Saksikan Video Pilihan Ini:

2 dari 2 halaman

Perpaduan Eropa, Hindu, dan Jawa

Secara keseluruhan, bangunan ini dirancang dengan perpaduan gaya Eropa, Hindu, dan Jawa. Gaya Eropa dapat ditemui pada bentuk bangunan berupa salib saat dilihat dari udara, sedangkan gaya Jawa bisa dilihat pada atap yang berbentuk tajug.

Atap tersebut disokong oleh empat tiang kayu jati. Empat kayu jati tersebut melambangkan empat penulis Injil, yaitu Matius, Markus, Lukas, dan Yohanes.

Selain itu, nuansa Jawa juga terlihat pada altar, sancristi (tempat menyimpan peralatan misa), doopvont (wadah air untuk baptis), dan chatevummenen (tempat katekis). Patung Yesus dan Bunda Maria yang tengah menggendong putranya juga digambarkan tengah memakai pakaian Jawa. Pada relief-relief di tiap pemberhentian jalan salib, Yesus digambarkan memiliki rambut mirip seorang pendeta Hindu.

Bagi para peziarah, bisa mengambil air suci yang berada di sebelah kiri candi. Setelah mengambil air suci, pengunjung biasanya akan duduk bersimpuh di depan candi dan memanjatkan doa permohonan.

Prosesi ibadah tersebut diakhiri dengan masuk ke dalam candi dan memanjatkan doa di depan patung Kristus. Beberapa peziarah sering mengambil air suci dan memasukkannya dalam botol, kemudian membawa pulang air tersebut setelah didoakan.

Adapun di gereja ini juga diselenggarakan misa dalam bahasa Jawa dengan ragam nyanyian lagu yang diiringi gamelan. Hal tersebut biasanya dilaksanakan saat malam Jumat pertama, malam Natal, dan setiap Sabtu Sore pukul 17.00 WIB.

Misa dalam bahasa Jawa tersebut digelar di pelataran candi.

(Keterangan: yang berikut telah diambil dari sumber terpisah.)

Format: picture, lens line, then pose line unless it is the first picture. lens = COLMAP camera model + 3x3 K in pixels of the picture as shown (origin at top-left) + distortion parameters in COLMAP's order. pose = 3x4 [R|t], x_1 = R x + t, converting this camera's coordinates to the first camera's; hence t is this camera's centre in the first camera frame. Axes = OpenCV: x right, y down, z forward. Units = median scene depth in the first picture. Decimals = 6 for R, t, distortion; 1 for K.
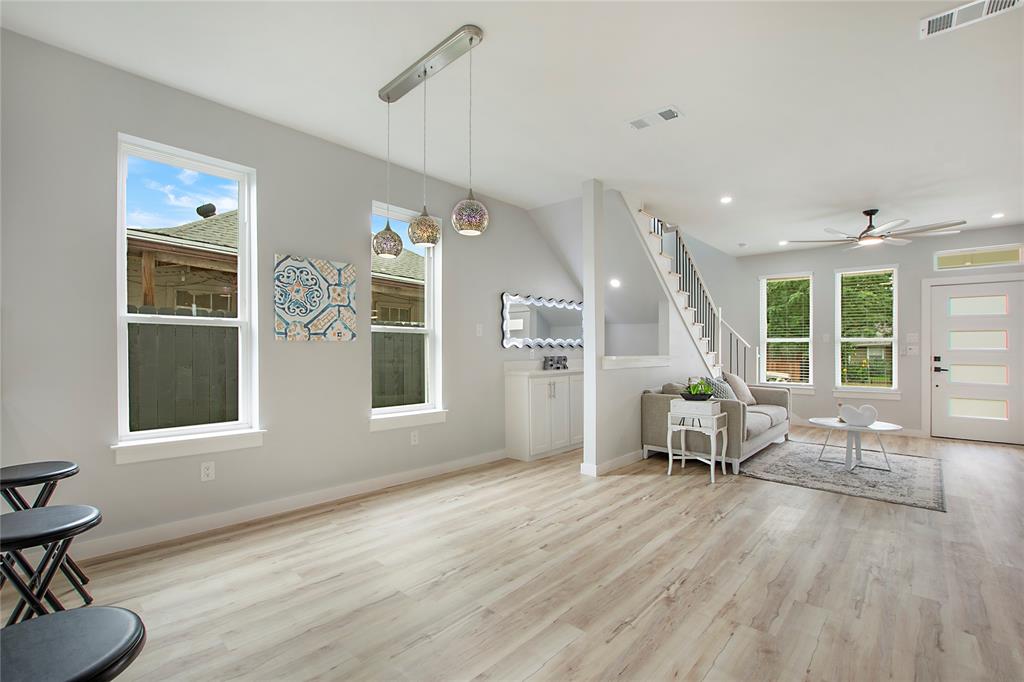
lens RADIAL K [[456.5, 0, 511.1], [0, 456.5, 350.7], [0, 0, 1]] dist [-0.036435, 0.007803]
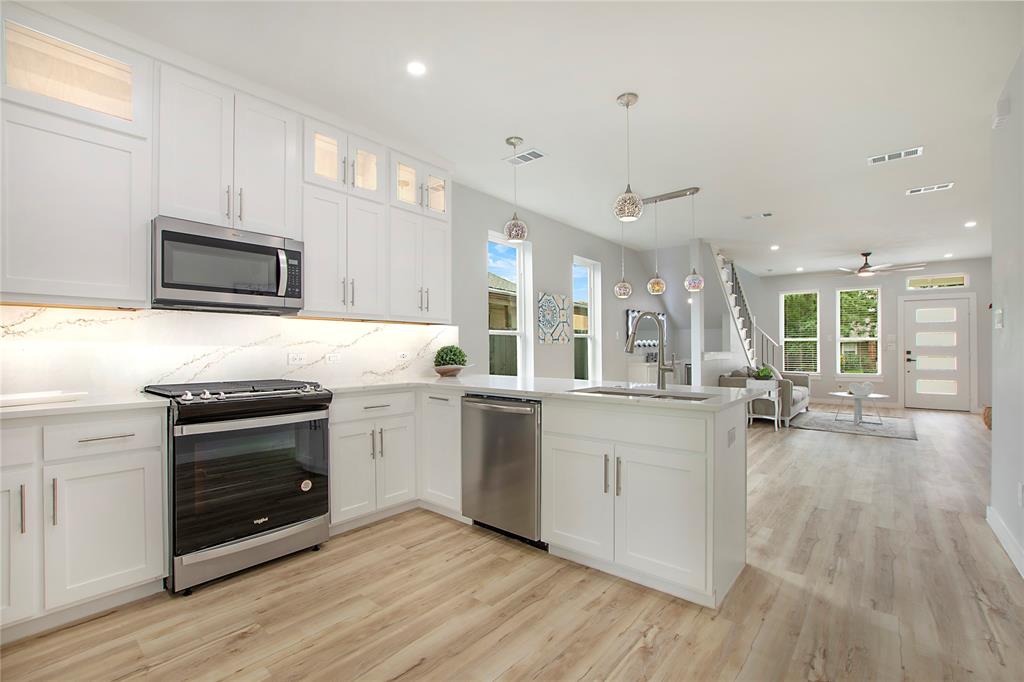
lens RADIAL K [[456.5, 0, 511.1], [0, 456.5, 350.7], [0, 0, 1]] dist [-0.036435, 0.007803]
pose [[0.998981, -0.007741, 0.044455, -0.568979], [0.007609, 0.999966, 0.003144, -0.002509], [-0.044478, -0.002802, 0.999006, -0.557128]]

Namun, misa harian biasanya diadakan di dalam gereja.

Dalam Babad Tanah Jawa, Ganjuran adalah sebuah wilayah Alas Mentaok yang dinamakan Lipuro. Dahulu, tempat tersebut sempat digunakan Panembahan Senopati untuk bertapa dan direncanakan menjadi pusat kerajaan Mataram, tetapi batal.

Perubahan nama menjadi Ganjuran berkaitan dengan kisah percintaan Ki Ageng Mangir dan Rara Pembayun yang diasingkan oleh Mataram. Kisah cinta dua orang tersebut kemudian mengilhami penciptaan tembang Kala Ganjur yang berarti tali pengikat dasar manusia dalam mengarungi kehidupan bersama dengan dasar cinta.